Test that it works by running the following commands from your local machine:

# Download the example-full.yaml
wget https://raw.githubusercontent.com/ray-project/ray/master/python/ray/autoscaler/vsphere/example-full.yaml

# Create or update the cluster. When the command finishes, it will print
# out the command that can be used to SSH into the cluster head node.
ray up example-full.yaml

# Get a remote screen on the head node.
ray attach example-full.yaml

# Try running a Ray program.
python -c 'import ray; ray.init()'
exit

# Tear down the cluster.
ray down example-full.yaml

Congrats, you have started a Ray cluster on vSphere!

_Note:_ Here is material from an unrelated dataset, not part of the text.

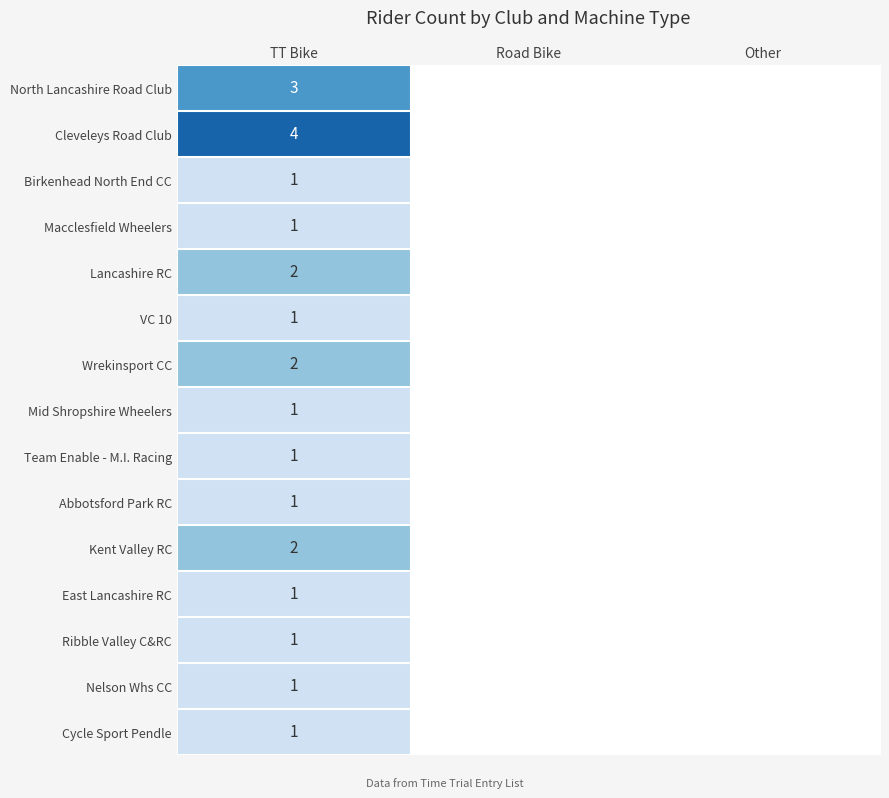

At which category does the chart reach its minimum across all series?

Road Bike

Configure vSAN File Service as persistent storage for Ray AI Libraries#

Starting in Ray 2.7, Ray AI Libraries (Train and Tune) will require users to provide a cloud storage or NFS path when running distributed training or tuning jobs. In a vSphere environment with a vSAN datastore, you can utilize the vSAN File Service feature to employ vSAN as a shared persistent storage. You can refer to this vSAN File Service document to create and configure NFS file shares supported by vSAN. The general steps are as follows:

Enable vSAN File Service and configure it with domain information and IP address pools.
Create a vSAN file share with NFS as the protocol.
View the file share information to get NFS export path.

Once a file share is created, you can mount it into the head and worker node and use the mount path as the storage_path for the RunConfig parameter in Ray Train and Tune.